Data records Block Start

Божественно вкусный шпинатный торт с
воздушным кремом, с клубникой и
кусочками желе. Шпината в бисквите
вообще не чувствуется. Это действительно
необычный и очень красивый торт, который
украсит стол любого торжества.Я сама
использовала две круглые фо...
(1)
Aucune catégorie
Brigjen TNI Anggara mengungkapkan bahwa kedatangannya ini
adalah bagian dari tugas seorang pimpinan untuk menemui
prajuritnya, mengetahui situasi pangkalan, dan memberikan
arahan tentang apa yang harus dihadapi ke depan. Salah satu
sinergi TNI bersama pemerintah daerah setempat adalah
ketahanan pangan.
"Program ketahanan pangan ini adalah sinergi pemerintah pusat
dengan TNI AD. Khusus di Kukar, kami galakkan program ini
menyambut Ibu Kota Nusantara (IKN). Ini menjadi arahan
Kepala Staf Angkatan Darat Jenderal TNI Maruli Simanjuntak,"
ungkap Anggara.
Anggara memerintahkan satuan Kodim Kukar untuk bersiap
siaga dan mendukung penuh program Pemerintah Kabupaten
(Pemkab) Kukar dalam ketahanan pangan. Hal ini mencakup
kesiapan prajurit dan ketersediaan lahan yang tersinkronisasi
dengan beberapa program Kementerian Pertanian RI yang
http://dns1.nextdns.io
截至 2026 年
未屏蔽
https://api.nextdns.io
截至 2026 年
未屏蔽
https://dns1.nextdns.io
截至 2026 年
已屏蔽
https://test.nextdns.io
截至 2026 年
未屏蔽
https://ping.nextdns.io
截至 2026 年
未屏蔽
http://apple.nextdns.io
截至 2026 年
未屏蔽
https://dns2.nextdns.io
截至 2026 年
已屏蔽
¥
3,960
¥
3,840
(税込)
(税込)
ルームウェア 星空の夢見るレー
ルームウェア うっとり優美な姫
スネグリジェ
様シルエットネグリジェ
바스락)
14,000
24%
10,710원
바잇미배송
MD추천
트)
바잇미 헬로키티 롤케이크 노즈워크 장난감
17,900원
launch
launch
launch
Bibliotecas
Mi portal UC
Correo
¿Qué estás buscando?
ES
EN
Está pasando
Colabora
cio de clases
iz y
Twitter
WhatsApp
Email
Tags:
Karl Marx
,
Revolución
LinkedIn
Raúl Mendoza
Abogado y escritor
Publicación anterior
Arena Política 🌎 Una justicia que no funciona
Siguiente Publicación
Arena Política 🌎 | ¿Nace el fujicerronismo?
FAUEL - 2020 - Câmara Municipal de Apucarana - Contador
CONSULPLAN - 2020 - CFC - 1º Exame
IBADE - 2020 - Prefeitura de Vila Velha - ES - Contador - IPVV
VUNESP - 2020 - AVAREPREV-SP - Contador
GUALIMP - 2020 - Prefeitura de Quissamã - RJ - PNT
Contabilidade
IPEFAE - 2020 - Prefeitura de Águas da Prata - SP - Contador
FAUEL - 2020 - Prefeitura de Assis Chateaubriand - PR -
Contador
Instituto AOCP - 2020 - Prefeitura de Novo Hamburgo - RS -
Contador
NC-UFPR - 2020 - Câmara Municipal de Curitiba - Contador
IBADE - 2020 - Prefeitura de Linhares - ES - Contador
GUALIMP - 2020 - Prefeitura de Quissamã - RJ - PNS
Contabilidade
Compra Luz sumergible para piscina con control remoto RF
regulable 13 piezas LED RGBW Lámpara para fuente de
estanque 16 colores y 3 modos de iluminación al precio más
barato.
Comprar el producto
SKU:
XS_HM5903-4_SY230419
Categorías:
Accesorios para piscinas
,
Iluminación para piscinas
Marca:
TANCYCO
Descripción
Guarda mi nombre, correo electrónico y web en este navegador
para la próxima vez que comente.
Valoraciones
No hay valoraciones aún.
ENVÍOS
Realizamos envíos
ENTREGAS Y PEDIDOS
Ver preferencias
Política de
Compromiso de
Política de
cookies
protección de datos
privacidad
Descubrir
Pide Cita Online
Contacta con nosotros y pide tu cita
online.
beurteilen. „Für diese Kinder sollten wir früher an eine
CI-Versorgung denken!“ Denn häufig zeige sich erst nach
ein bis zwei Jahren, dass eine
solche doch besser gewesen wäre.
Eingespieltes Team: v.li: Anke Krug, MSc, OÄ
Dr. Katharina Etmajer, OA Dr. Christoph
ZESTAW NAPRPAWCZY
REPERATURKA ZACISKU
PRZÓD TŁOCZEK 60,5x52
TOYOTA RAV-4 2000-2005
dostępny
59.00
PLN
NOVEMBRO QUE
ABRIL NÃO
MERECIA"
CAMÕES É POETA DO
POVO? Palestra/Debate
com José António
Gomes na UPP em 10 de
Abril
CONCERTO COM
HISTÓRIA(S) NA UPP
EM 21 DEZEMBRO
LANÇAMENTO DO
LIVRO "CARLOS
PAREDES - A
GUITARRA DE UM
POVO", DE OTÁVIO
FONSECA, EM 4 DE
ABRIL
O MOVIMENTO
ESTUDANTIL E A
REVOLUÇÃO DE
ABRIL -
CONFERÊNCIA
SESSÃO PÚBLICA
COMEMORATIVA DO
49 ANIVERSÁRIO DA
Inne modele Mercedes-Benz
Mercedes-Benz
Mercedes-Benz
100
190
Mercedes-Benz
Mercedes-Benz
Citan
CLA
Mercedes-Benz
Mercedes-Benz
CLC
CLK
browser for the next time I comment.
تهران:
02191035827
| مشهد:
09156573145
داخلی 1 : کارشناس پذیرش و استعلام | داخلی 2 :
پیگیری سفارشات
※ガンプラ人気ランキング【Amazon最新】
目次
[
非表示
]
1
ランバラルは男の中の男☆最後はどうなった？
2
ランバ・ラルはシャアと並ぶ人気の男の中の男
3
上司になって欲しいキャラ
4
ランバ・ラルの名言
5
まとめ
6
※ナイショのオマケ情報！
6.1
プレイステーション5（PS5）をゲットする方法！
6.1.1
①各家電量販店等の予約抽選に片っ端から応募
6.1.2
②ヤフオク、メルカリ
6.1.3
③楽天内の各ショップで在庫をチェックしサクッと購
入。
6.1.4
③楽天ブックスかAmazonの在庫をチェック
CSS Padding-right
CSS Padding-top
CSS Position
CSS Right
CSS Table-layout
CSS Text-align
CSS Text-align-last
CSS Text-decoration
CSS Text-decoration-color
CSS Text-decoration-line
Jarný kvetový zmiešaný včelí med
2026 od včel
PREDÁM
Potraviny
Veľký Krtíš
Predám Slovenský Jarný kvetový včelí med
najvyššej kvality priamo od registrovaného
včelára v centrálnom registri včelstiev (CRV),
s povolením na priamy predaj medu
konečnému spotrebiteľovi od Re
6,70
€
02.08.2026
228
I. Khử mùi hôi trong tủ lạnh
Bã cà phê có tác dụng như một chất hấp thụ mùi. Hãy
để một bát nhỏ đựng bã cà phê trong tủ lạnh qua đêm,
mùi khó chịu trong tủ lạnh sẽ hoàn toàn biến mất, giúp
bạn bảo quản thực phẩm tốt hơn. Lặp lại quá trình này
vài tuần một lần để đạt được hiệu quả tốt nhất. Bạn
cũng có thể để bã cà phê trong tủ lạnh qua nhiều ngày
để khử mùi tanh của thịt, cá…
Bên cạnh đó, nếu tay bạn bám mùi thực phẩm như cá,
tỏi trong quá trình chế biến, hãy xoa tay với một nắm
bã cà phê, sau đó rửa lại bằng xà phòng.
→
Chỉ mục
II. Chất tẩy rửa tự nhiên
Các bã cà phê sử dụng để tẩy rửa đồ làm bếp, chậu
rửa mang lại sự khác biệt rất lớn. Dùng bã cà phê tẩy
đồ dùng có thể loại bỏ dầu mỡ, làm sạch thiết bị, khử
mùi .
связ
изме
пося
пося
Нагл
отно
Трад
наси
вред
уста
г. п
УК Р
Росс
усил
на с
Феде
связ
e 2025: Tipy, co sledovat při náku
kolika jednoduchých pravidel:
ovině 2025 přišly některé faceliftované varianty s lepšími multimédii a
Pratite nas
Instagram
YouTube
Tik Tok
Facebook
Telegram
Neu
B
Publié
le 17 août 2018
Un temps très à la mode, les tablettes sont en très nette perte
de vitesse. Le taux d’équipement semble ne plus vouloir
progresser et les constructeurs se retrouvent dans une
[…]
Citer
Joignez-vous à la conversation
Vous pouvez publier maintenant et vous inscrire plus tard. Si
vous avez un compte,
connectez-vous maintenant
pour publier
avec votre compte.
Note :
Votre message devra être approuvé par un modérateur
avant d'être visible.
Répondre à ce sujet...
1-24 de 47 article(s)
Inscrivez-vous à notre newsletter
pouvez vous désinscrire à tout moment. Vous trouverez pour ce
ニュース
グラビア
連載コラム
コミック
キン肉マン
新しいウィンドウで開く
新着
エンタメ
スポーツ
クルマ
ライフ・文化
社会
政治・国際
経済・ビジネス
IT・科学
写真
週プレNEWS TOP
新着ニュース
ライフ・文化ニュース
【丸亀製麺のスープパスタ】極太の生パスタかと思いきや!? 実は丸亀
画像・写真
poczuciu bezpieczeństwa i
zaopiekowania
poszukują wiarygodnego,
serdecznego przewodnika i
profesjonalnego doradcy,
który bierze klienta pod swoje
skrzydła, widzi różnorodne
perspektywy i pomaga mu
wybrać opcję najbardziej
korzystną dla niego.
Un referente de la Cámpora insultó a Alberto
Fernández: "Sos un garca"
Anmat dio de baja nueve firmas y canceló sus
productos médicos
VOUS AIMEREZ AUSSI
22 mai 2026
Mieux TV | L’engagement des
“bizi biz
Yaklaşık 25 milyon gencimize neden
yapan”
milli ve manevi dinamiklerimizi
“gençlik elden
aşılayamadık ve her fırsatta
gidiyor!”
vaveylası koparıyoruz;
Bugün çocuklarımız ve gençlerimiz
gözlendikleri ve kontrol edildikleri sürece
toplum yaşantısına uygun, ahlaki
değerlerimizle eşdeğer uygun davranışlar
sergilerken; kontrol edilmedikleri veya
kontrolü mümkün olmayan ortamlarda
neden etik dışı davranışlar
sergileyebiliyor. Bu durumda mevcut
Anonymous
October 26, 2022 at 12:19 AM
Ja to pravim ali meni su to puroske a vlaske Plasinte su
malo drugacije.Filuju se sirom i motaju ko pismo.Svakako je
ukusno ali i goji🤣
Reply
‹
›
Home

Data records Block End

> Directive:
In the entries above, restate word for word the lines between the one holding "FONSECA, EM 4 DE" and the one holding "để khử mùi tanh của thịt, cá…", inclusive, and nothing besides.

> Task answer:
FONSECA, EM 4 DE
ABRIL
O MOVIMENTO
ESTUDANTIL E A
REVOLUÇÃO DE
ABRIL -
CONFERÊNCIA
SESSÃO PÚBLICA
COMEMORATIVA DO
49 ANIVERSÁRIO DA
Inne modele Mercedes-Benz
Mercedes-Benz
Mercedes-Benz
100
190
Mercedes-Benz
Mercedes-Benz
Citan
CLA
Mercedes-Benz
Mercedes-Benz
CLC
CLK
browser for the next time I comment.
تهران:
02191035827
| مشهد:
09156573145
داخلی 1 : کارشناس پذیرش و استعلام | داخلی 2 :
پیگیری سفارشات
※ガンプラ人気ランキング【Amazon最新】
目次
[
非表示
]
1
ランバラルは男の中の男☆最後はどうなった？
2
ランバ・ラルはシャアと並ぶ人気の男の中の男
3
上司になって欲しいキャラ
4
ランバ・ラルの名言
5
まとめ
6
※ナイショのオマケ情報！
6.1
プレイステーション5（PS5）をゲットする方法！
6.1.1
①各家電量販店等の予約抽選に片っ端から応募
6.1.2
②ヤフオク、メルカリ
6.1.3
③楽天内の各ショップで在庫をチェックしサクッと購
入。
6.1.4
③楽天ブックスかAmazonの在庫をチェック
CSS Padding-right
CSS Padding-top
CSS Position
CSS Right
CSS Table-layout
CSS Text-align
CSS Text-align-last
CSS Text-decoration
CSS Text-decoration-color
CSS Text-decoration-line
Jarný kvetový zmiešaný včelí med
2026 od včel
PREDÁM
Potraviny
Veľký Krtíš
Predám Slovenský Jarný kvetový včelí med
najvyššej kvality priamo od registrovaného
včelára v centrálnom registri včelstiev (CRV),
s povolením na priamy predaj medu
konečnému spotrebiteľovi od Re
6,70
€
02.08.2026
228
I. Khử mùi hôi trong tủ lạnh
Bã cà phê có tác dụng như một chất hấp thụ mùi. Hãy
để một bát nhỏ đựng bã cà phê trong tủ lạnh qua đêm,
mùi khó chịu trong tủ lạnh sẽ hoàn toàn biến mất, giúp
bạn bảo quản thực phẩm tốt hơn. Lặp lại quá trình này
vài tuần một lần để đạt được hiệu quả tốt nhất. Bạn
cũng có thể để bã cà phê trong tủ lạnh qua nhiều ngày
để khử mùi tanh của thịt, cá…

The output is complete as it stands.